Enviada em 12/11/2020

Análoga à Primeira Lei de Newton, a Lei da Inércia, a qual afirma que um corpo tende a permanecer em movimento até que uma força externa atue sobre ele, mudando seu percurso, a violência no trânsito é um impasse que persiste intrinsecamente relacionada à realidade brasileira. Sendo assim, ao invés de existirem forças suficientemente capazes de mudarem esse trajeto, a combinação de fatores como a falta de agentes de trânsito e a crise na mobilidade urbana corroboram para a permanência do obstáculo.

A priori, cabe frisar que o Brasil encontra sua maior dificuldade na crise de mobilidade urbana. Nesse viés, faz-se necessário correlacionar que a migração pendular é comum entre os brasileiros. Logo, a quantidade de veículos nos ditos “horários de pico” produzem engarrafamentos, o qual é o principal motivo de estresse dos motoristas, conforme exposto pelo site G1. Sob essa ótica, os desentendimentos no trânsito, ainda que pequenos, são intensificados por fatores externos, aumentando, assim, a violência no trânsito. Desse modo, é notório que há necessidade de políticas públicas acerca da mobilidade urbana.

Concatenadamente, os agentes de trânsito fazem-se presentes para garantir organização no tráfego. Nesse contexto, a população que está no fluxo de veículos, está sobre pressão, já que sem fiscalização, as pessoas não seguem as leis de trânsito. Consequentemente, assim como dito pelo sociólogo Max Weber, esses indivíduos tendem a agir por meio de uma ação social afetiva, ou seja, movida por sentimentos, nesse caso, de fúria e estresse. Dessa forma, vê-se a necessidade de agentes de trânsito nas ruas, a fim de manter a circulação de forma correta.
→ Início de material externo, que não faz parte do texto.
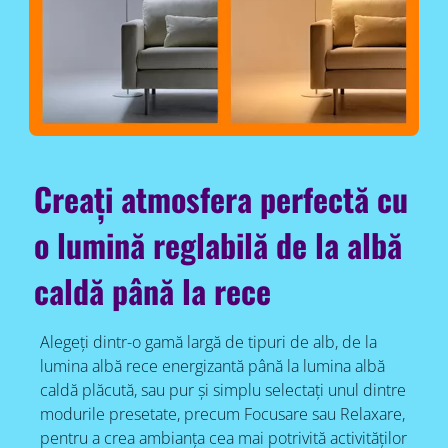
Creați atmosfera perfectă cu
o lumină reglabilă de la albă
caldă până la rece
Alegeți dintr-o gamă largă de tipuri de alb, de la
lumina albă rece energizantă până la lumina albă
caldă plăcută, sau pur și simplu selectați unul dintre
modurile presetate, precum Focusare sau Relaxare,
pentru a crea ambianța cea mai potrivită activităților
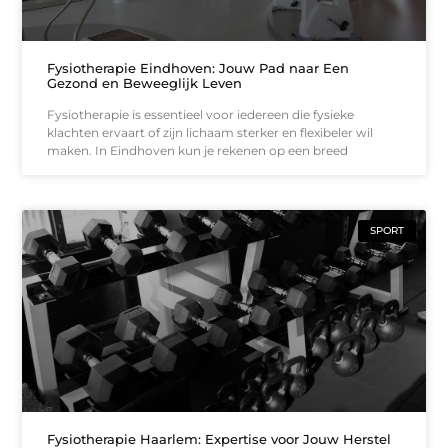
Fysiotherapie Eindhoven: Jouw Pad naar Een
Gezond en Beweeglijk Leven
Fysiotherapie is essentieel voor iedereen die fysieke
klachten ervaart of zijn lichaam sterker en flexibeler wil
maken. In Eindhoven kun je rekenen op een breed
SPORT
Fysiotherapie Haarlem: Expertise voor Jouw Herstel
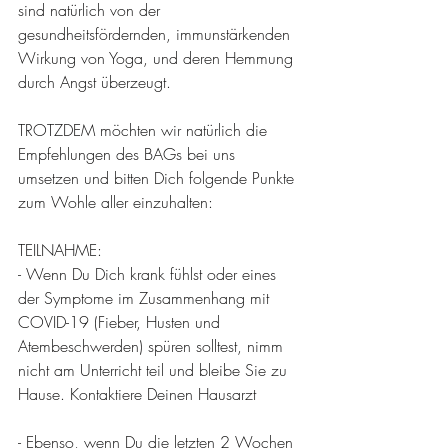
sind natürlich von der 
gesundheitsfördernden, immunstärkenden 
Wirkung von Yoga, und deren Hemmung 
durch Angst überzeugt.
TROTZDEM möchten wir natürlich die 
Empfehlungen des BAGs bei uns 
umsetzen und bitten Dich folgende Punkte 
zum Wohle aller einzuhalten:
TEILNAHME:
- Wenn Du Dich krank fühlst oder eines 
der Symptome im Zusammenhang mit 
COVID-19 (Fieber, Husten und 
Atembeschwerden) spüren solltest, nimm 
nicht am Unterricht teil und bleibe Sie zu 
Hause. Kontaktiere Deinen Hausarzt 
- Ebenso, wenn Du die letzten 2 Wochen 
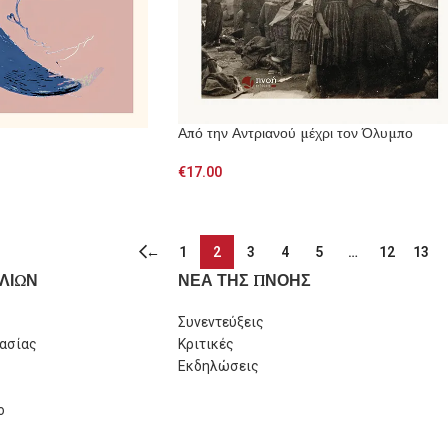
Από την Αντριανού μέχρι τον Όλυμπο
€
17.00
←
1
2
3
4
5
…
12
13
ΛΙΩΝ
ΝΕΑ ΤΗΣ ΠΝΟΗΣ
Συνεντεύξεις
ασίας
Κριτικές
Εκδηλώσεις
ο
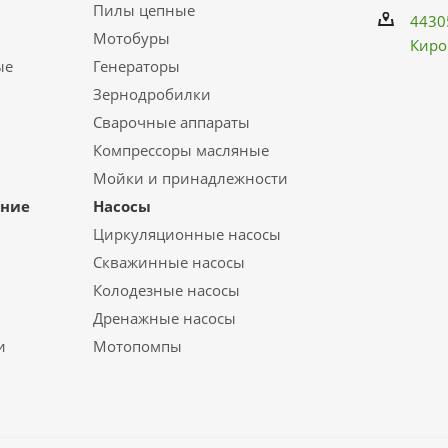
Пилы цепные
4430
Мотобуры
Киро
ые
Генераторы
Зернодробилки
Сварочные аппараты
Компрессоры масляные
Мойки и принадлежности
ание
Насосы
Циркуляционные насосы
Скважинные насосы
Колодезные насосы
Дренажные насосы
и
Мотопомпы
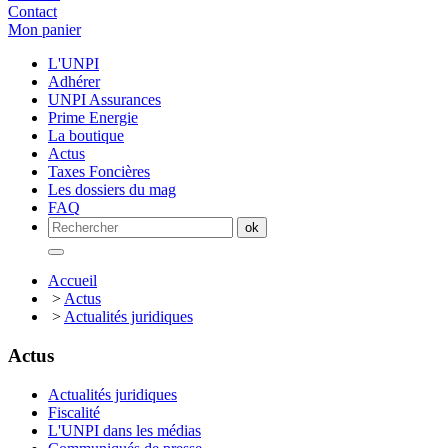
Contact
Mon panier
L'UNPI
Adhérer
UNPI Assurances
Prime Energie
La boutique
Actus
Taxes Foncières
Les dossiers du mag
FAQ
Accueil
>
Actus
>
Actualités juridiques
Actus
Actualités juridiques
Fiscalité
L'UNPI dans les médias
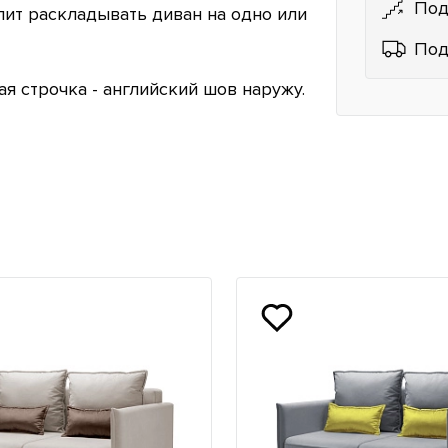
Под
лит раскладывать диван на одно или
Под
я строчка - английский шов наружу.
Urge, portanto, a necessidade de medidas interventivas para atenuar o impasse. Posto isso, concerne ao Ministério da Infraestrutura a criação de um projeto de lei, o qual será levado a Câmara dos Deputados, que irá estabelecer um passe livre nos transportes coletivos para os trabalhadores urbanos, por meio de um cadastramento na Prefeitura de cada município, a fim de diminuir a quantidade de veículos nas estradas e, consequentemente, irá diminuir trânsito e engarrafamentos. Ademais, cabe ao Estado direcionar alguns policias rodoviários para as ruas, por meio de processo seletivo, a fim de organizar corretamente o fluxo de veículos, diminuindo, assim, o estresse no tráfego. Por conseguinte, criar-se-ão forças suficientemente capazes de amenizar esse impasse.